Page images and extracted text:
____________
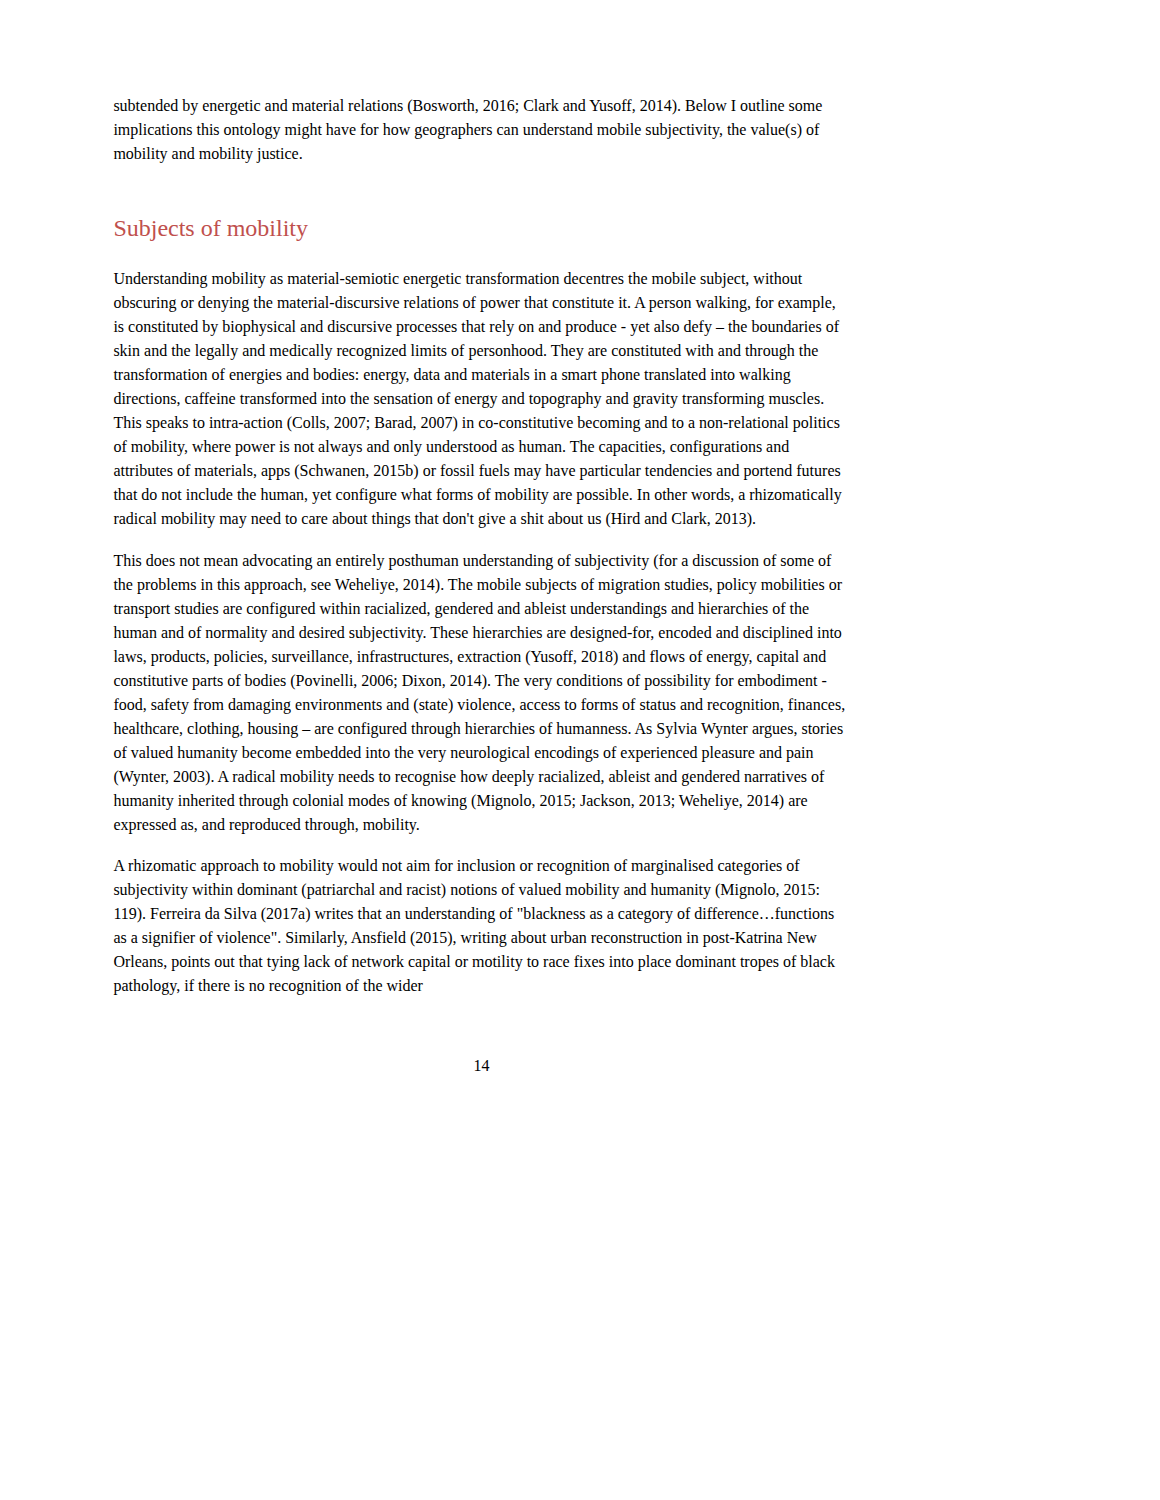subtended by energetic and material relations (Bosworth, 2016; Clark and Yusoff, 2014). Below I outline some implications this ontology might have for how geographers can understand mobile subjectivity, the value(s) of mobility and mobility justice.
Subjects of mobility
Understanding mobility as material-semiotic energetic transformation decentres the mobile subject, without obscuring or denying the material-discursive relations of power that constitute it. A person walking, for example, is constituted by biophysical and discursive processes that rely on and produce - yet also defy – the boundaries of skin and the legally and medically recognized limits of personhood. They are constituted with and through the transformation of energies and bodies: energy, data and materials in a smart phone translated into walking directions, caffeine transformed into the sensation of energy and topography and gravity transforming muscles. This speaks to intra-action (Colls, 2007; Barad, 2007) in co-constitutive becoming and to a non-relational politics of mobility, where power is not always and only understood as human. The capacities, configurations and attributes of materials, apps (Schwanen, 2015b) or fossil fuels may have particular tendencies and portend futures that do not include the human, yet configure what forms of mobility are possible. In other words, a rhizomatically radical mobility may need to care about things that don't give a shit about us (Hird and Clark, 2013).
This does not mean advocating an entirely posthuman understanding of subjectivity (for a discussion of some of the problems in this approach, see Weheliye, 2014). The mobile subjects of migration studies, policy mobilities or transport studies are configured within racialized, gendered and ableist understandings and hierarchies of the human and of normality and desired subjectivity. These hierarchies are designed-for, encoded and disciplined into laws, products, policies, surveillance, infrastructures, extraction (Yusoff, 2018) and flows of energy, capital and constitutive parts of bodies (Povinelli, 2006; Dixon, 2014). The very conditions of possibility for embodiment - food, safety from damaging environments and (state) violence, access to forms of status and recognition, finances, healthcare, clothing, housing – are configured through hierarchies of humanness. As Sylvia Wynter argues, stories of valued humanity become embedded into the very neurological encodings of experienced pleasure and pain (Wynter, 2003). A radical mobility needs to recognise how deeply racialized, ableist and gendered narratives of humanity inherited through colonial modes of knowing (Mignolo, 2015; Jackson, 2013; Weheliye, 2014) are expressed as, and reproduced through, mobility.
A rhizomatic approach to mobility would not aim for inclusion or recognition of marginalised categories of subjectivity within dominant (patriarchal and racist) notions of valued mobility and humanity (Mignolo, 2015: 119). Ferreira da Silva (2017a) writes that an understanding of "blackness as a category of difference…functions as a signifier of violence". Similarly, Ansfield (2015), writing about urban reconstruction in post-Katrina New Orleans, points out that tying lack of network capital or motility to race fixes into place dominant tropes of black pathology, if there is no recognition of the wider
14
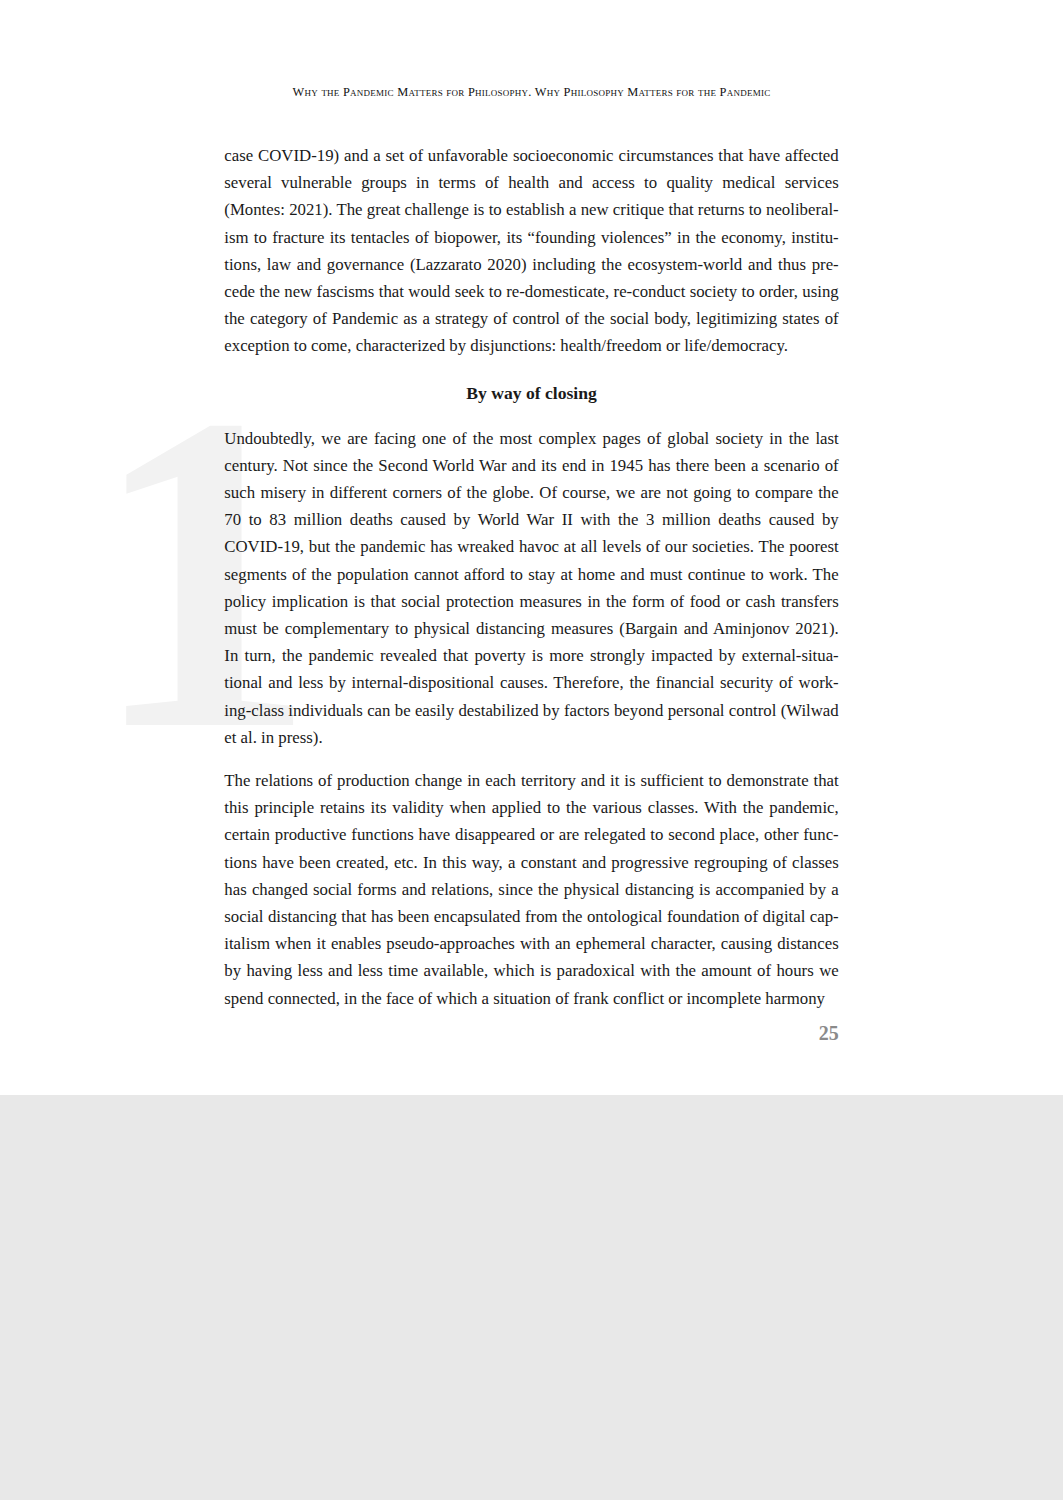1
Why the Pandemic Matters for Philosophy. Why Philosophy Matters for the Pandemic
case COVID-19) and a set of unfavorable socioeconomic circumstances that have affected several vulnerable groups in terms of health and access to quality medical services (Montes: 2021). The great challenge is to establish a new critique that returns to neoliberalism to fracture its tentacles of biopower, its “founding violences” in the economy, institutions, law and governance (Lazzarato 2020) including the ecosystem-world and thus precede the new fascisms that would seek to re-domesticate, re-conduct society to order, using the category of Pandemic as a strategy of control of the social body, legitimizing states of exception to come, characterized by disjunctions: health/freedom or life/democracy.
By way of closing
Undoubtedly, we are facing one of the most complex pages of global society in the last century. Not since the Second World War and its end in 1945 has there been a scenario of such misery in different corners of the globe. Of course, we are not going to compare the 70 to 83 million deaths caused by World War II with the 3 million deaths caused by COVID-19, but the pandemic has wreaked havoc at all levels of our societies. The poorest segments of the population cannot afford to stay at home and must continue to work. The policy implication is that social protection measures in the form of food or cash transfers must be complementary to physical distancing measures (Bargain and Aminjonov 2021). In turn, the pandemic revealed that poverty is more strongly impacted by external-situational and less by internal-dispositional causes. Therefore, the financial security of working-class individuals can be easily destabilized by factors beyond personal control (Wilwad et al. in press).
The relations of production change in each territory and it is sufficient to demonstrate that this principle retains its validity when applied to the various classes. With the pandemic, certain productive functions have disappeared or are relegated to second place, other functions have been created, etc. In this way, a constant and progressive regrouping of classes has changed social forms and relations, since the physical distancing is accompanied by a social distancing that has been encapsulated from the ontological foundation of digital capitalism when it enables pseudo-approaches with an ephemeral character, causing distances by having less and less time available, which is paradoxical with the amount of hours we spend connected, in the face of which a situation of frank conflict or incomplete harmony
25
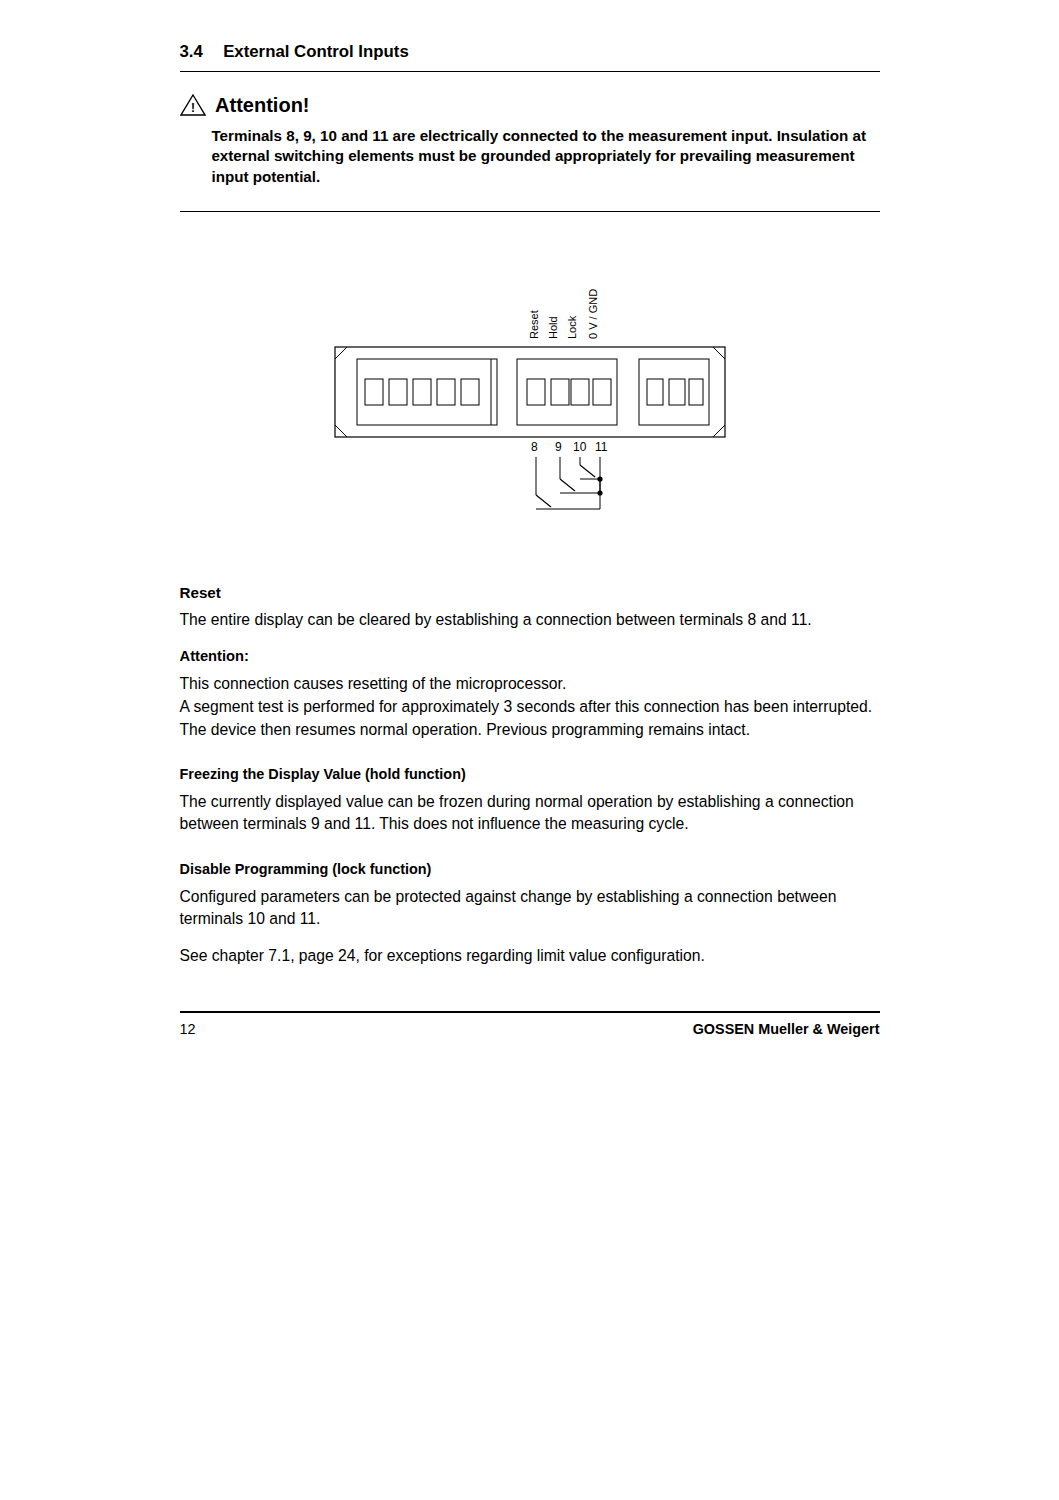3.4 External Control Inputs
!
Attention!
Terminals 8, 9, 10 and 11 are electrically connected to the measurement input. Insulation at external switching elements must be grounded appropriately for prevailing measurement input potential.
Reset Hold Lock 0 V / GND 8 9 10 11
Reset
The entire display can be cleared by establishing a connection between terminals 8 and 11.
Attention:
This connection causes resetting of the microprocessor.
A segment test is performed for approximately 3 seconds after this connection has been interrupted. The device then resumes normal operation. Previous programming remains intact.
Freezing the Display Value (hold function)
The currently displayed value can be frozen during normal operation by establishing a connection between terminals 9 and 11. This does not influence the measuring cycle.
Disable Programming (lock function)
Configured parameters can be protected against change by establishing a connection between terminals 10 and 11.
See chapter 7.1, page 24, for exceptions regarding limit value configuration.
12 GOSSEN Mueller & Weigert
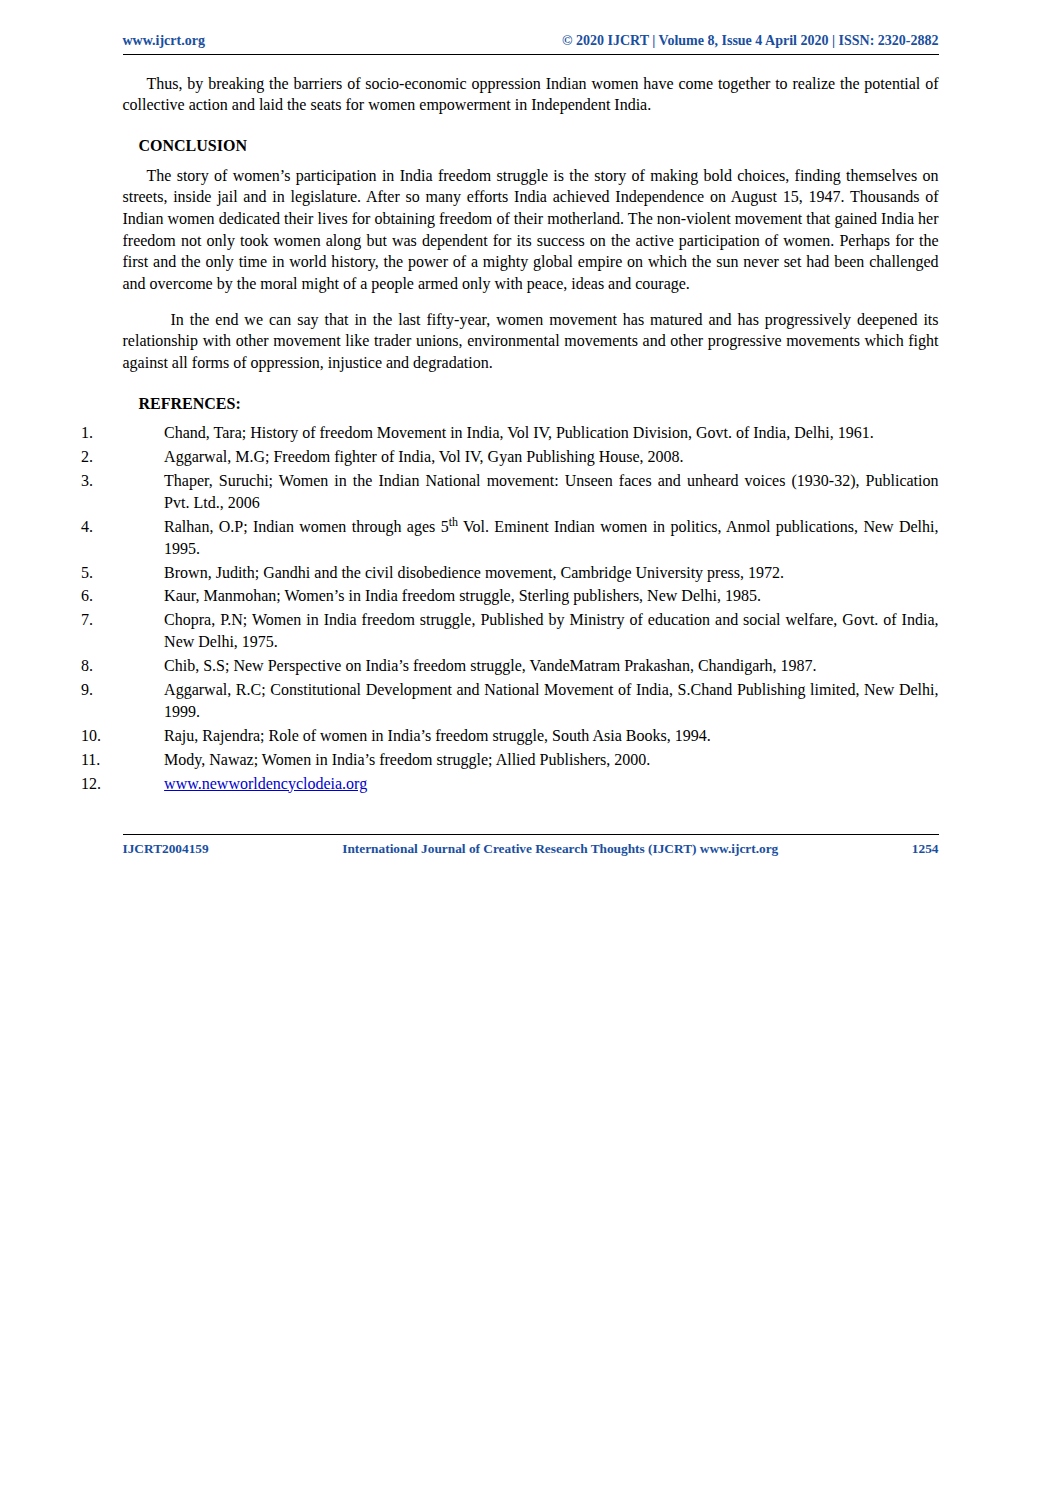www.ijcrt.org © 2020 IJCRT | Volume 8, Issue 4 April 2020 | ISSN: 2320-2882
Thus, by breaking the barriers of socio-economic oppression Indian women have come together to realize the potential of collective action and laid the seats for women empowerment in Independent India.
CONCLUSION
The story of women’s participation in India freedom struggle is the story of making bold choices, finding themselves on streets, inside jail and in legislature. After so many efforts India achieved Independence on August 15, 1947. Thousands of Indian women dedicated their lives for obtaining freedom of their motherland. The non-violent movement that gained India her freedom not only took women along but was dependent for its success on the active participation of women. Perhaps for the first and the only time in world history, the power of a mighty global empire on which the sun never set had been challenged and overcome by the moral might of a people armed only with peace, ideas and courage.
In the end we can say that in the last fifty-year, women movement has matured and has progressively deepened its relationship with other movement like trader unions, environmental movements and other progressive movements which fight against all forms of oppression, injustice and degradation.
REFRENCES:
Chand, Tara; History of freedom Movement in India, Vol IV, Publication Division, Govt. of India, Delhi, 1961.
Aggarwal, M.G; Freedom fighter of India, Vol IV, Gyan Publishing House, 2008.
Thaper, Suruchi; Women in the Indian National movement: Unseen faces and unheard voices (1930-32), Publication Pvt. Ltd., 2006
Ralhan, O.P; Indian women through ages 5th Vol. Eminent Indian women in politics, Anmol publications, New Delhi, 1995.
Brown, Judith; Gandhi and the civil disobedience movement, Cambridge University press, 1972.
Kaur, Manmohan; Women’s in India freedom struggle, Sterling publishers, New Delhi, 1985.
Chopra, P.N; Women in India freedom struggle, Published by Ministry of education and social welfare, Govt. of India, New Delhi, 1975.
Chib, S.S; New Perspective on India’s freedom struggle, VandeMatram Prakashan, Chandigarh, 1987.
Aggarwal, R.C; Constitutional Development and National Movement of India, S.Chand Publishing limited, New Delhi, 1999.
Raju, Rajendra; Role of women in India’s freedom struggle, South Asia Books, 1994.
Mody, Nawaz; Women in India’s freedom struggle; Allied Publishers, 2000.
www.newworldencyclodeia.org
IJCRT2004159 International Journal of Creative Research Thoughts (IJCRT) www.ijcrt.org 1254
____________
▶ **YOUR GOAL**
Give the exact lines, and only those, from the line containing "A segment test" through the line containing "12 GOSSEN Mueller & Weigert" in the entries above.

▶ **ANSWER**
A segment test is performed for approximately 3 seconds after this connection has been interrupted. The device then resumes normal operation. Previous programming remains intact.
Freezing the Display Value (hold function)
The currently displayed value can be frozen during normal operation by establishing a connection between terminals 9 and 11. This does not influence the measuring cycle.
Disable Programming (lock function)
Configured parameters can be protected against change by establishing a connection between terminals 10 and 11.
See chapter 7.1, page 24, for exceptions regarding limit value configuration.
12 GOSSEN Mueller & Weigert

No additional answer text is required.